--- INPUT DATA ---

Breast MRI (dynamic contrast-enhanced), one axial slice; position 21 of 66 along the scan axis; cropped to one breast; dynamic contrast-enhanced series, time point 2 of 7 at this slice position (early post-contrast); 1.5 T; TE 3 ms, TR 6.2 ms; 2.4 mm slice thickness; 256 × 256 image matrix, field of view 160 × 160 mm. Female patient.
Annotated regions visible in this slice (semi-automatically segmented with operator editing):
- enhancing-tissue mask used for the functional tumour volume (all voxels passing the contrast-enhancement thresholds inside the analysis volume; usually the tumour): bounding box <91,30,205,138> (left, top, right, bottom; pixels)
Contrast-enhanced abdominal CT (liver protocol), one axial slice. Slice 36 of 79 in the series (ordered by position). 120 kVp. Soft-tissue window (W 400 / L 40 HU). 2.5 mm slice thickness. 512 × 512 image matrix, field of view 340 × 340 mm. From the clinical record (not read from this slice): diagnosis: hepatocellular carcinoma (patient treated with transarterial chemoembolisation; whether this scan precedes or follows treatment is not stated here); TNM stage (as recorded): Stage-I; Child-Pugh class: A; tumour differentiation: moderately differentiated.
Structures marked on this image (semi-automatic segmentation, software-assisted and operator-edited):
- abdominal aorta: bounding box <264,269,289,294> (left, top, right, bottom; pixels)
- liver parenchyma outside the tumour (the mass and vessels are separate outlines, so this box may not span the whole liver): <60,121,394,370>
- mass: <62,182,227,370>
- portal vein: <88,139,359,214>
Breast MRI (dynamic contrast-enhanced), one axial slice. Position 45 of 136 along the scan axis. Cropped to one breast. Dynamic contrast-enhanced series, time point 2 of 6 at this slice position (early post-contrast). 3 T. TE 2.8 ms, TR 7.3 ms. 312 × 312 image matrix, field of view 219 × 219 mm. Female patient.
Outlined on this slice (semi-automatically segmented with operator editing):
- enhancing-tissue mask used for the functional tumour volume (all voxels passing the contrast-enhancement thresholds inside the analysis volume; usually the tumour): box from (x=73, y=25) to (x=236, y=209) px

--- WHAT IS REQUIRED ---
From the records above, reproduce exactly the lines from the one with "Annotated regions visible" to the one with "<91,30,205,138> (left, top, right, bottom; pixels)", both included, and no others.

--- RESULT FOR THIS TASK ---
Annotated regions visible in this slice (semi-automatically segmented with operator editing):
- enhancing-tissue mask used for the functional tumour volume (all voxels passing the contrast-enhancement thresholds inside the analysis volume; usually the tumour): bounding box <91,30,205,138> (left, top, right, bottom; pixels)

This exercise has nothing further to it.